**What is being asked**
Please look for the string "Adhes" below and report every line in which it occurs.

Pictures paired with source code:
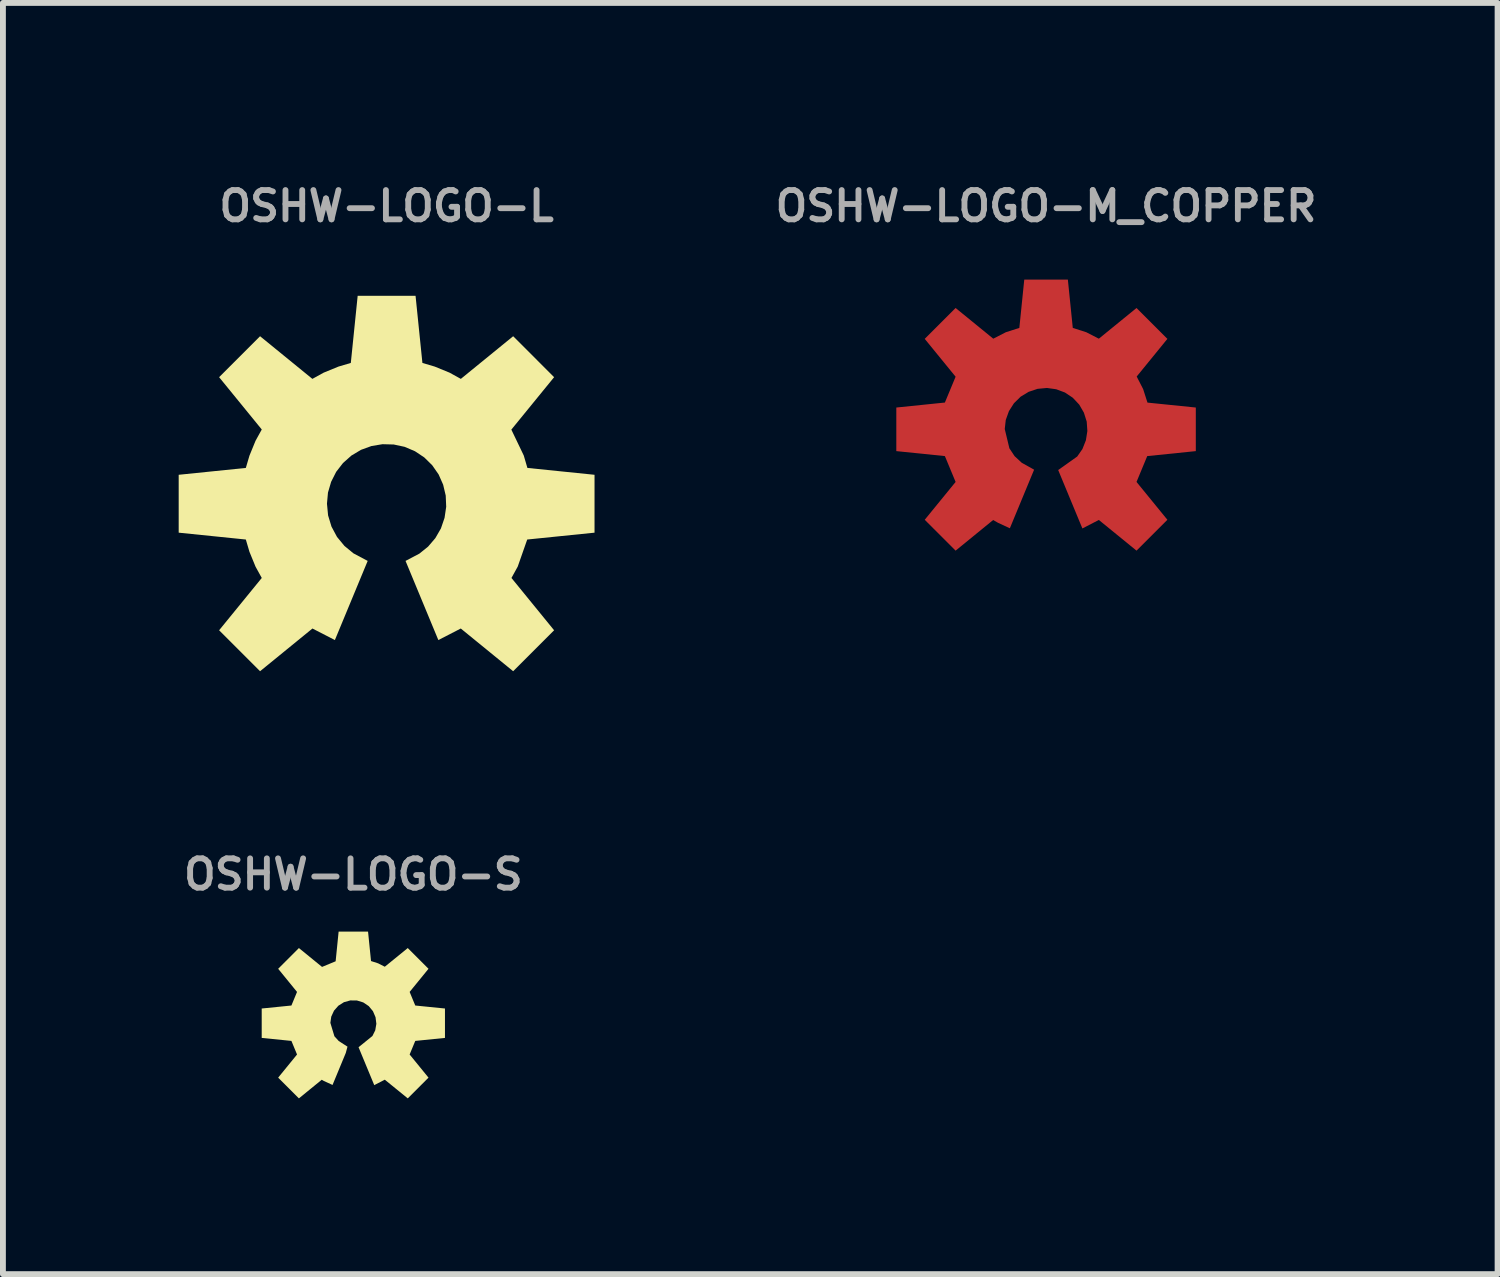
<source format=kicad_pcb>
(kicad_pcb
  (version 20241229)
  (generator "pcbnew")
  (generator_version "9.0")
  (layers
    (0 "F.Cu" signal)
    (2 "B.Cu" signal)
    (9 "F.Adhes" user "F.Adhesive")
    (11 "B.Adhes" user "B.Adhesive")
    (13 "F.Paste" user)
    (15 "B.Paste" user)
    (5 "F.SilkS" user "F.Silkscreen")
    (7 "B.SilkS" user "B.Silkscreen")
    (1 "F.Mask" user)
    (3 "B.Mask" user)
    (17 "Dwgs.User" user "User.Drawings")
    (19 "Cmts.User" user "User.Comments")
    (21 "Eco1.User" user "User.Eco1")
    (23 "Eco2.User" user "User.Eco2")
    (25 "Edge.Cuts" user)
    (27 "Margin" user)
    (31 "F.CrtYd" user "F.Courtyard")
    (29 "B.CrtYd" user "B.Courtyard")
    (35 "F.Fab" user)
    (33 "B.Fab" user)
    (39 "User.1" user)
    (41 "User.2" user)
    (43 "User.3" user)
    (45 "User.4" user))
  (footprint "OSHW-LOGO-M_COPPER"
    (layer "F.Cu")
    (at 14.805 4.278)
    (property "Reference" "OSHW-LOGO-M_COPPER" (at 0 -3.81 0) (layer "F.Fab") (effects (font (size 0.5 0.5) (thickness 0.1))))
    (fp_poly (pts (xy 0.456 -1.731) (xy 0.687 -1.657) (xy 0.901 -1.547) (xy 1.544 -2.071) (xy 2.071 -1.544) (xy 1.547 -0.901) (xy 1.657 -0.687) (xy 1.731 -0.456) (xy 2.556 -0.372) (xy 2.556 0.372) (xy 1.727 0.457) (xy 1.544 0.898) (xy 2.071 1.544) (xy 1.544 2.071) (xy 0.901 1.547) (xy 0.62 1.692) (xy 0.207 0.695) (xy 0.532 0.464) (xy 0.621 0.336) (xy 0.68 0.187) (xy 0.705 0.029) (xy 0.694 -0.131) (xy 0.646 -0.284) (xy 0.566 -0.422) (xy 0.456 -0.539) (xy 0.323 -0.628) (xy 0.173 -0.684) (xy 0.015 -0.706) (xy -0.145 -0.691) (xy -0.297 -0.64) (xy -0.434 -0.557) (xy -0.548 -0.445) (xy -0.634 -0.31) (xy -0.688 -0.159) (xy -0.705 -0.005) (xy -0.626 0.324) (xy -0.537 0.458) (xy -0.415 0.571) (xy -0.204 0.689) (xy -0.618 1.689) (xy -0.821 1.595) (xy -0.903 1.548) (xy -1.544 2.071) (xy -2.071 1.544) (xy -1.544 0.898) (xy -1.727 0.457) (xy -2.556 0.372) (xy -2.556 -0.372) (xy -1.727 -0.457) (xy -1.544 -0.898) (xy -2.071 -1.544) (xy -1.544 -2.071) (xy -0.901 -1.547) (xy -0.687 -1.657) (xy -0.456 -1.731) (xy -0.372 -2.556) (xy 0.372 -2.556)) (stroke (width 0) (type default)) (fill yes) (layer "F.Cu")))
  (footprint "OSHW-LOGO-S"
    (layer "F.Cu")
    (at 2.981 14.415)
    (property "Reference" "OSHW-LOGO-S" (at 0 -2.54 0) (layer "F.Fab") (effects (font (size 0.5 0.5) (thickness 0.1))))
    (fp_poly (pts (xy 0.302 -1.061) (xy 0.423 -1.022) (xy 0.537 -0.964) (xy 0.929 -1.283) (xy 1.283 -0.929) (xy 0.961 -0.534) (xy 1.057 -0.302) (xy 1.564 -0.251) (xy 1.564 0.251) (xy 1.057 0.302) (xy 0.961 0.534) (xy 1.283 0.929) (xy 0.929 1.283) (xy 0.537 0.964) (xy 0.357 1.057) (xy 0.089 0.41) (xy 0.326 0.218) (xy 0.374 0.121) (xy 0.393 0.01) (xy 0.379 -0.102) (xy 0.335 -0.205) (xy 0.263 -0.292) (xy 0.169 -0.355) (xy 0.061 -0.388) (xy -0.051 -0.389) (xy -0.16 -0.359) (xy -0.255 -0.299) (xy -0.33 -0.214) (xy -0.377 -0.112) (xy -0.392 -0.006) (xy -0.323 0.223) (xy -0.249 0.304) (xy -0.1 0.4) (xy -0.129 0.508) (xy -0.355 1.054) (xy -0.507 0.984) (xy -0.539 0.965) (xy -0.929 1.283) (xy -1.283 0.929) (xy -0.961 0.534) (xy -1.057 0.302) (xy -1.564 0.251) (xy -1.564 -0.251) (xy -1.057 -0.302) (xy -0.961 -0.534) (xy -1.283 -0.929) (xy -0.929 -1.283) (xy -0.534 -0.961) (xy -0.302 -1.057) (xy -0.251 -1.564) (xy 0.251 -1.564)) (stroke (width 0) (type default)) (fill yes) (layer "F.SilkS")))
  (footprint "OSHW-LOGO-L"
    (layer "F.Cu")
    (at 3.549 5.548)
    (property "Reference" "OSHW-LOGO-L" (at 0 -5.08 0) (layer "F.Fab") (effects (font (size 0.5 0.5) (thickness 0.1))))
    (fp_poly (pts (xy 0.611 -2.403) (xy 0.821 -2.341) (xy 1.075 -2.237) (xy 1.267 -2.131) (xy 2.16 -2.859) (xy 2.859 -2.16) (xy 2.129 -1.265) (xy 2.341 -0.823) (xy 2.403 -0.611) (xy 3.549 -0.494) (xy 3.549 0.494) (xy 2.4 0.611) (xy 2.238 1.073) (xy 2.131 1.267) (xy 2.859 2.16) (xy 2.16 2.859) (xy 1.266 2.13) (xy 0.883 2.327) (xy 0.323 0.976) (xy 0.559 0.852) (xy 0.708 0.732) (xy 0.832 0.587) (xy 0.927 0.422) (xy 0.989 0.241) (xy 1.017 0.052) (xy 1.009 -0.139) (xy 0.965 -0.325) (xy 0.888 -0.499) (xy 0.779 -0.656) (xy 0.643 -0.79) (xy 0.484 -0.896) (xy 0.308 -0.971) (xy 0.121 -1.011) (xy -0.07 -1.016) (xy -0.258 -0.985) (xy -0.437 -0.92) (xy -0.601 -0.822) (xy -0.744 -0.695) (xy -0.861 -0.544) (xy -0.947 -0.374) (xy -1.001 -0.19) (xy -1.018 -0.000157) (xy -0.999 0.199) (xy -0.941 0.39) (xy -0.847 0.566) (xy -0.72 0.72) (xy -0.566 0.847) (xy -0.323 0.976) (xy -0.883 2.327) (xy -1.266 2.13) (xy -2.16 2.859) (xy -2.859 2.16) (xy -2.131 1.267) (xy -2.237 1.075) (xy -2.341 0.821) (xy -2.403 0.611) (xy -3.549 0.494) (xy -3.549 -0.494) (xy -2.403 -0.611) (xy -2.341 -0.821) (xy -2.237 -1.075) (xy -2.131 -1.267) (xy -2.859 -2.16) (xy -2.16 -2.859) (xy -1.267 -2.131) (xy -1.075 -2.237) (xy -0.821 -2.341) (xy -0.611 -2.403) (xy -0.494 -3.549) (xy 0.494 -3.549)) (stroke (width 0) (type default)) (fill yes) (layer "F.SilkS")))
  (gr_rect
    (start -3 -3)
    (end 22.512 18.698)
    (stroke (width 0.1) (type default))
    (fill no)
    (layer "Edge.Cuts")))
</source>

**Output below**
    (9 "F.Adhes" user "F.Adhesive")
    (11 "B.Adhes" user "B.Adhesive")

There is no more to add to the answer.